Before playing Sunn O)))'s seventh studio album, Monoliths & Dimensions, I braced myself for an hour-long sludgefest of guitar-heavy distortion (after all, the band's name was inspired by the Sunn brand of amplifiers) but then quickly revised my expectations after a perusal of the booklet details. With the core guitar duo of Stephen O'Malley and Greg Anderson augmented by Australian guitarist Oren Ambarchi, renowned trombonist Julian Priester (Sun Ra, John Coltrane, Herbie Hancock), Dylan Carlson (Earth), Stuart Dempster, and Eyvind Kang (John Zorn, Bill Frisell), and with upright bassists, French and English horns, harp, flute, piano, brass, reeds, strings, and a Viennese woman's choir supplementing the core guitar arsenal, how could the album be anything but a compositionally rich symphonic mosaic?

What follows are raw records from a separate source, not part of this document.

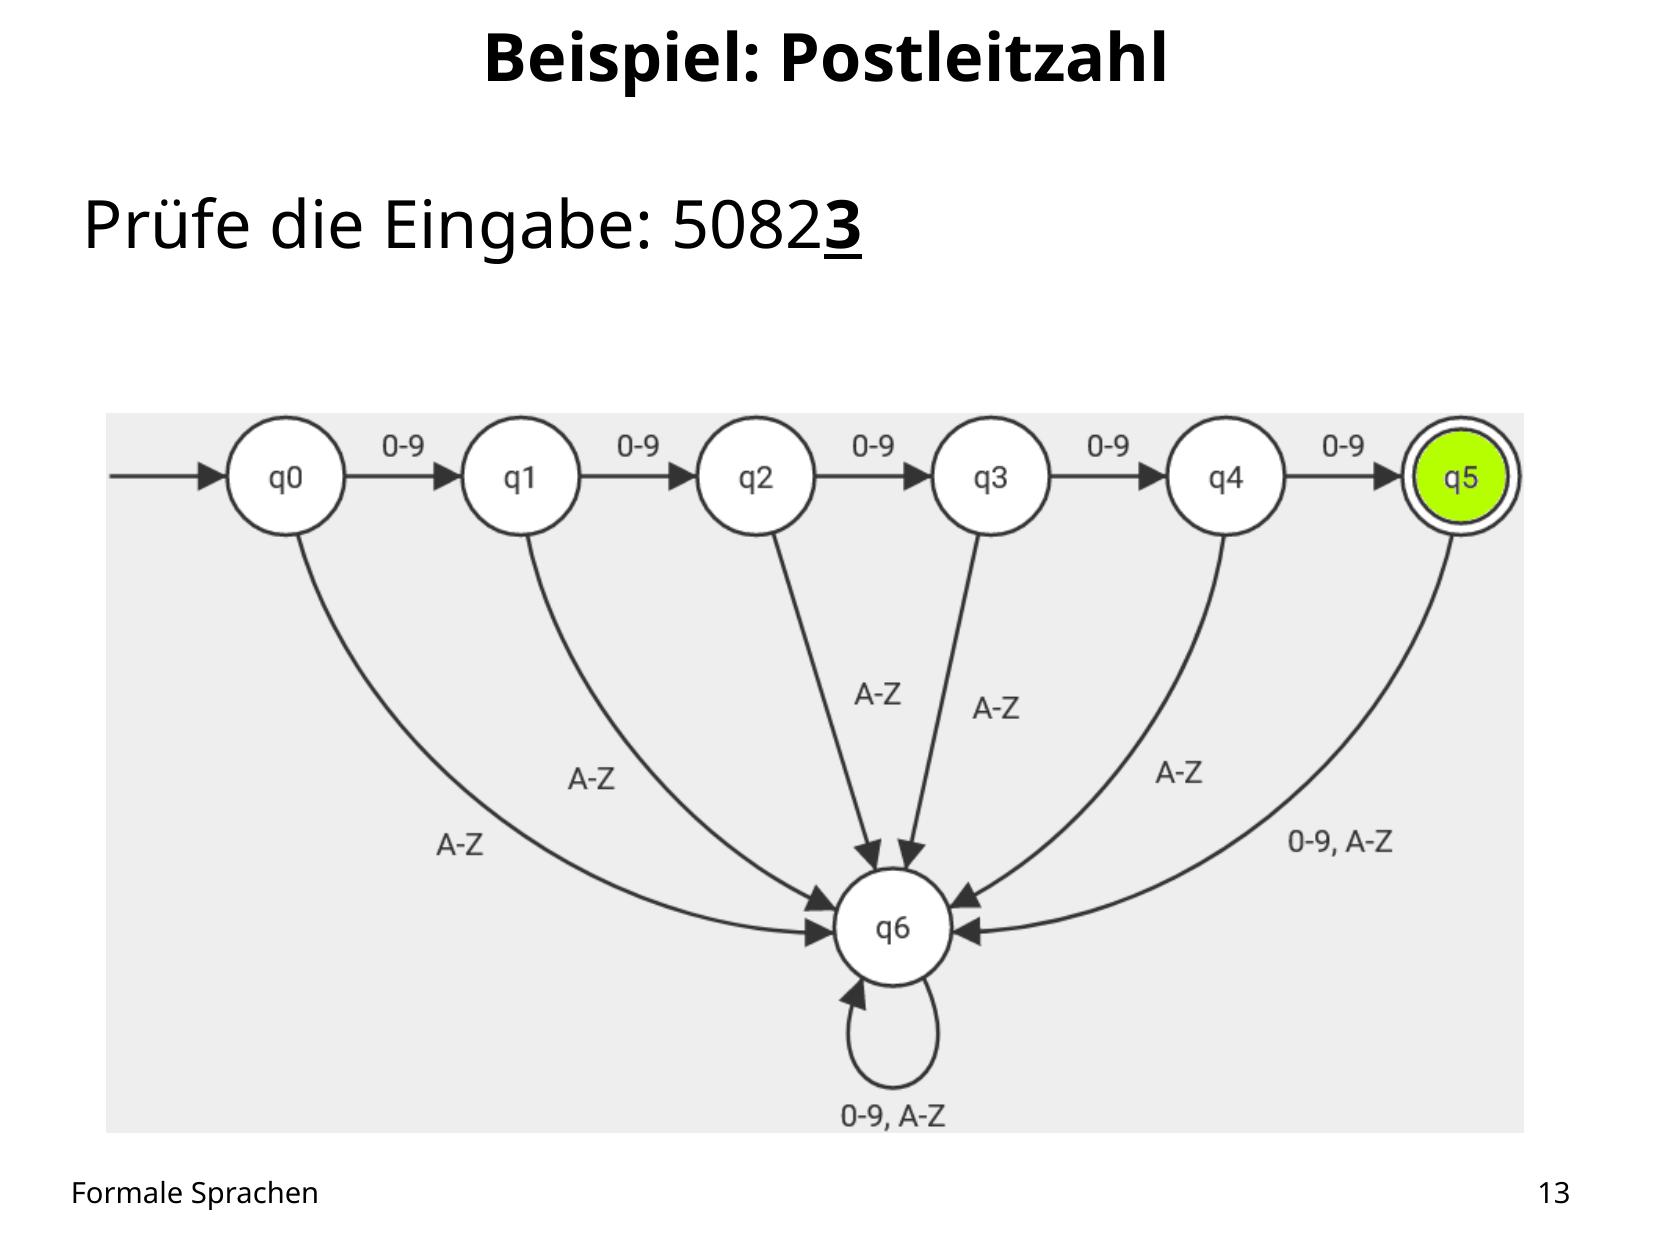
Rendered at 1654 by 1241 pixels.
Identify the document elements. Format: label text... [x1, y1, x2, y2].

title Beispiel: Postleitzahl [0, 5, 1654, 107]
list Prüfe die Eingabe: 50823 [82, 177, 1571, 1123]
picture [106, 413, 1524, 1133]
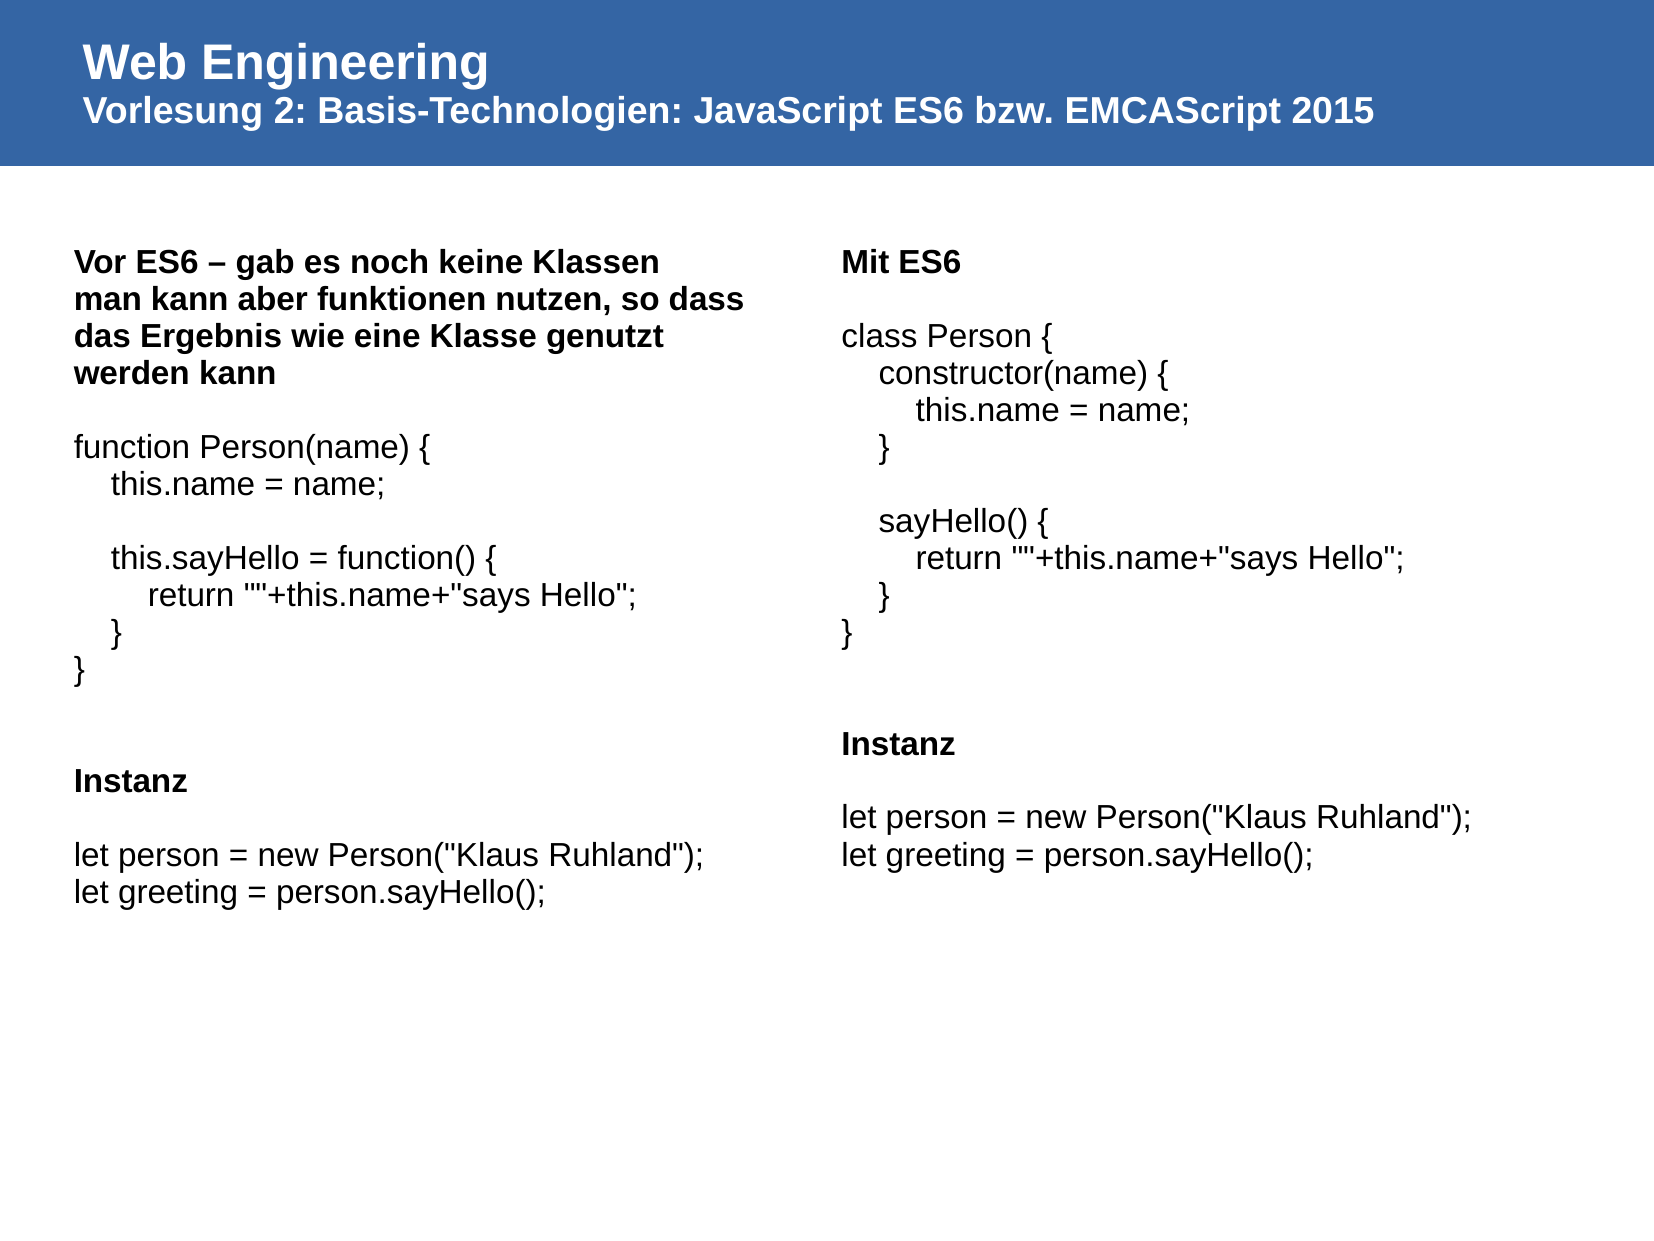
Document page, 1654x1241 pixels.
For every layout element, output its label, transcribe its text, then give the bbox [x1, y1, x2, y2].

text_box Mit ES6 class Person { constructor(name) { this.name = name; } sayHello() { return ""+this.name+"says Hello"; } } Instanz let person = new Person("Klaus Ruhland"); let greeting = person.sayHello(); [826, 236, 1509, 885]
title Web Engineering Vorlesung 2: Basis-Technologien: JavaScript ES6 bzw. EMCAScript 2015 [82, 0, 1571, 166]
text_box Vor ES6 – gab es noch keine Klassen man kann aber funktionen nutzen, so dass das Ergebnis wie eine Klasse genutzt werden kann function Person(name) { this.name = name; this.sayHello = function() { return ""+this.name+"says Hello"; } } Instanz let person = new Person("Klaus Ruhland"); let greeting = person.sayHello(); [59, 236, 780, 922]
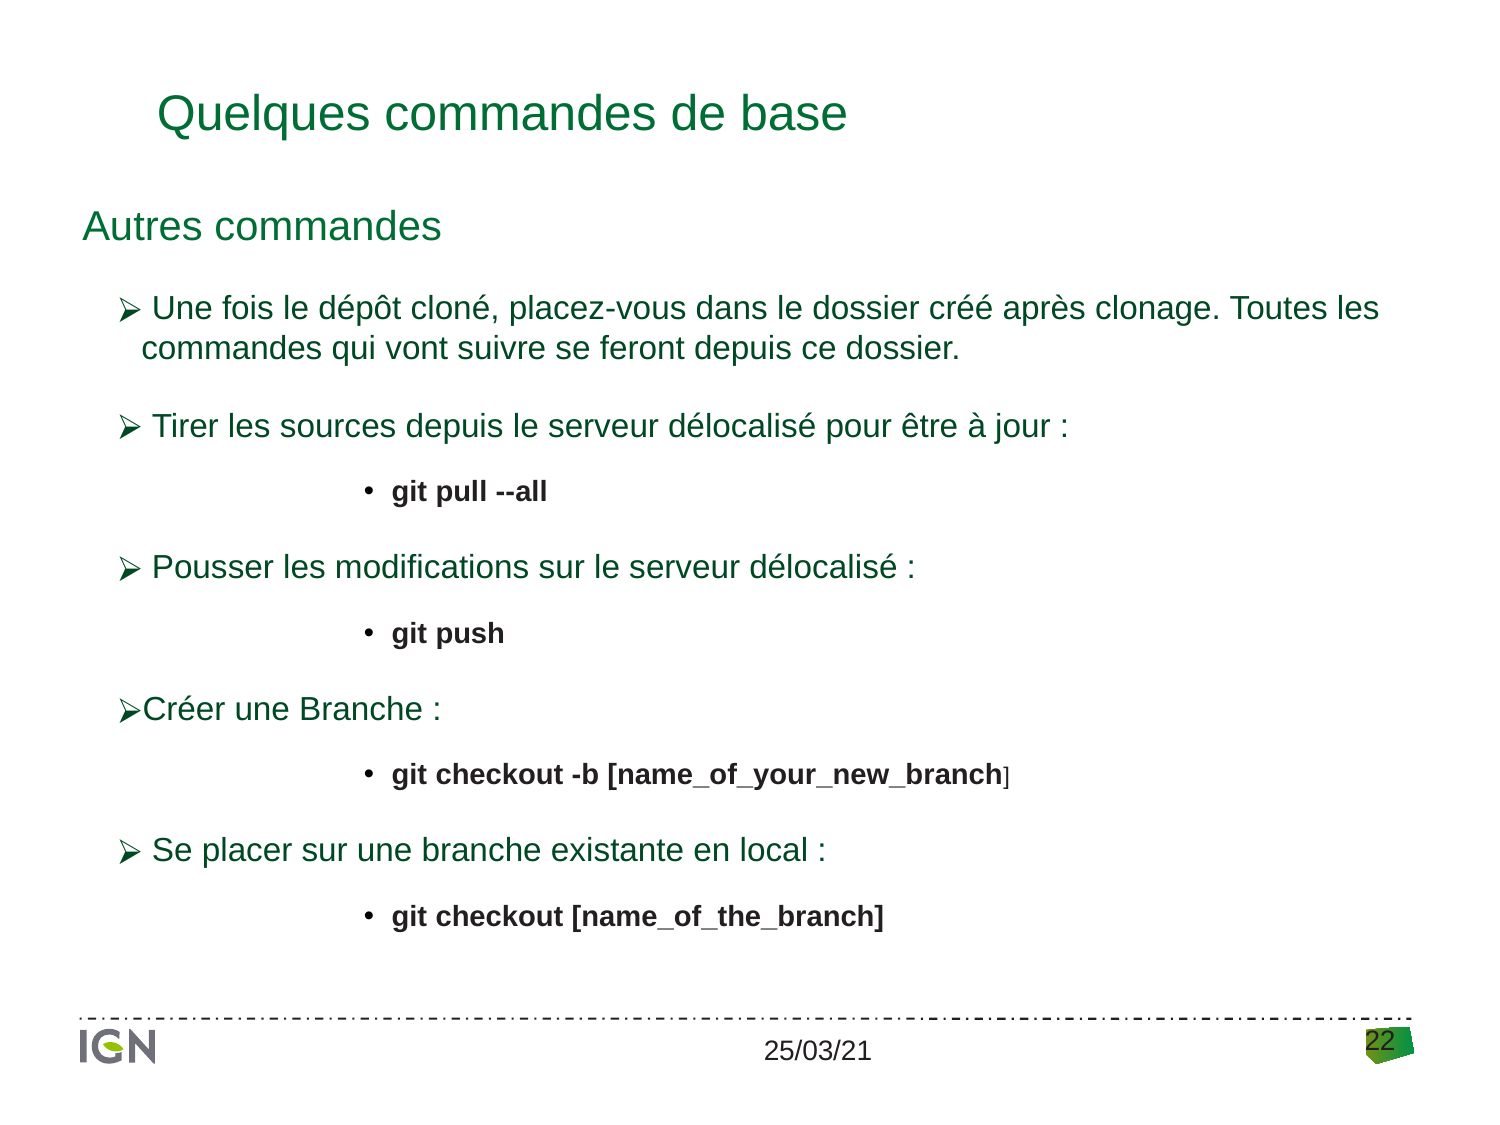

As it turns out, the album's material straddles both worlds, with four long settings encompassing both ends of the spectrum, sometimes within a single piece.

Molten guitars smolder in the curdling opening “Aghartha,” for example, just as one might expect, and the performance of Hungarian vocalist Attila Csihar is more a deathly, guttural growl than anything remotely resembling conventional singing. But listen closely and you'll hear a deep drone swelling in the background assembled from an eclectic instrumental array of hydrophone, conch shell, double bass, horns, strings, and clarinet. Up next, “Big Church” (aka the unpronounceable “[megszentségteleníthetetlenségeskedéseitekért]”) couples blistering slabs by a four-guitar front-line with the women's choir and tubular bells, while the nightmarish “Hunting & Gathering (Cydonia)” largely restricts its focus to guitar snarl and Csihar's unearthly throat-singing and consequently finds the album at its deathliest. The album's most impressive track, the closing instrumental “Alice,” spreads doom-laden chords thick and fast (slow, actually) before horns push the windows open to allow the more delicate sounds of oboe, English horn, harp, and strings to shine like so much daylight. The transition from dark to light occurs so gradually you might miss it, until you suddenly realize the guitars have vanished, leaving little more than a trombone and harp to carry on in their absence.

Is the material occasionally pompous and overblown? How could it be otherwise with lyrics like “Thunderous resonant sounds call from beyond the depths / And the winds of gravity change / In memories of the consciousness of the ancient rocks / Nature's answer to the eternal question” (Aghartha”), and when the group members persist in presenting themselves in monk-like robes? Even so, to Sunn O)))'s credit, Monoliths & Dimensions isn't simply heavy guitar-slinging backed by choir singing and a mini-orchestra. Rather O'Malley and Anderson weave the sound materials into integrated wholes, with the duo's guitar playing but one component (albeit a major one) within a grander mass.